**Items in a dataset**
⁂

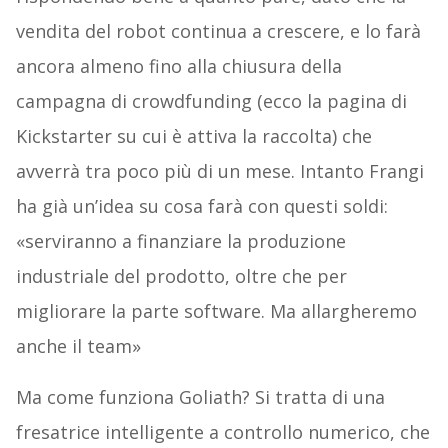
vendita del robot continua a crescere, e lo farà
ancora almeno fino alla chiusura della
campagna di crowdfunding (ecco la pagina di
Kickstarter su cui è attiva la raccolta) che
avverrà tra poco più di un mese. Intanto Frangi
ha già un’idea su cosa farà con questi soldi:
«serviranno a finanziare la produzione
industriale del prodotto, oltre che per
migliorare la parte software. Ma allargheremo
anche il team»
Ma come funziona Goliath? Si tratta di una
fresatrice intelligente a controllo numerico, che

⁂

**Exercise requirements**
Rewrite the text of the items with "robot" swapped for "dispositivo" and everything else unchanged. Leave the pictures out of your answer.

**Response area**
vendita del dispositivo continua a crescere, e lo farà
ancora almeno fino alla chiusura della
campagna di crowdfunding (ecco la pagina di
Kickstarter su cui è attiva la raccolta) che
avverrà tra poco più di un mese. Intanto Frangi
ha già un’idea su cosa farà con questi soldi:
«serviranno a finanziare la produzione
industriale del prodotto, oltre che per
migliorare la parte software. Ma allargheremo
anche il team»
Ma come funziona Goliath? Si tratta di una
fresatrice intelligente a controllo numerico, che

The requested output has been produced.